Burns additionally pursued his individual interest for geography and cartography. “I have great affection for cartography,” he notes, “with greater cartographic content throughout this series versus earlier productions I’ve done combined.”

International Impact

The production crew recorded across multiple important places throughout the continent and British sites to document environmental context and partnered extensively with living history participants. All these elements combine to depict events more bloody, multifaceted and world-changing compared to standard education.

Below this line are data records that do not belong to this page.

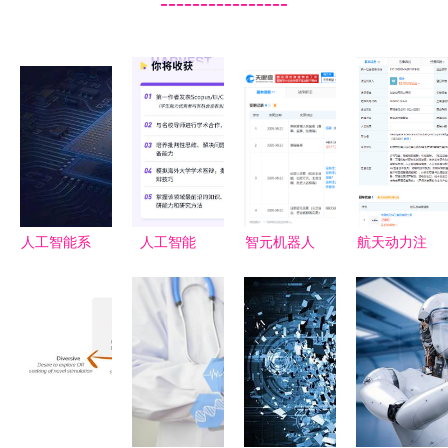
----------------
人工智能系
人工智能
智元机器人
航天动力注
列报告之三
从机器学习
等入股无界
入智慧内核
数据量 算
理论基础到
智慧，聚焦
中国航天科
法 芯片三
现代算法
AI陪护机器
工成立智能
方面快速发
人领域发展
科技研究
展,为人工
院，聚焦人
智能奠定良
工智能与算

The revolution, it contends, represented more than local dispute about property, revenue and governance. Instead the film portrays a brutal conflict that eventually involved multiple global powers and unexpectedly manifested termed “humanity’s highest ideals”.

Internal Conflict Truth

Early dissatisfaction and objections aimed at the crown by American colonists in 13 fractious colonies rapidly became a bloody domestic struggle, dividing communities and households and turning communities into battlegrounds. In episode two, scholar Alan Taylor notes: “The primary misunderstanding concerning independence struggle involves believing it represented that unified Americans. This ignores the truth that Americans fought each other.”

Historical Complexity

In his view, the revolutionary narrative that “for most of us is drowning in sentimentality and idealization and remains shallow and fails to properly acknowledge the historical reality, every individual involved and the extensive brutality.

The historian argues, an uprising that declared the revolutionary principle of fundamental personal liberties; a brutal civil war, dividing revolutionaries and royalists; and a global war, the fourth in a series of wars between imperial nations for the “prize of North America”.

Contingent Historical Events

The filmmaker also sought {to rediscover the

Charles Miller
Charles Miller

An international business strategist with over 15 years of experience advising multinational corporations on market entry and sustainable growth.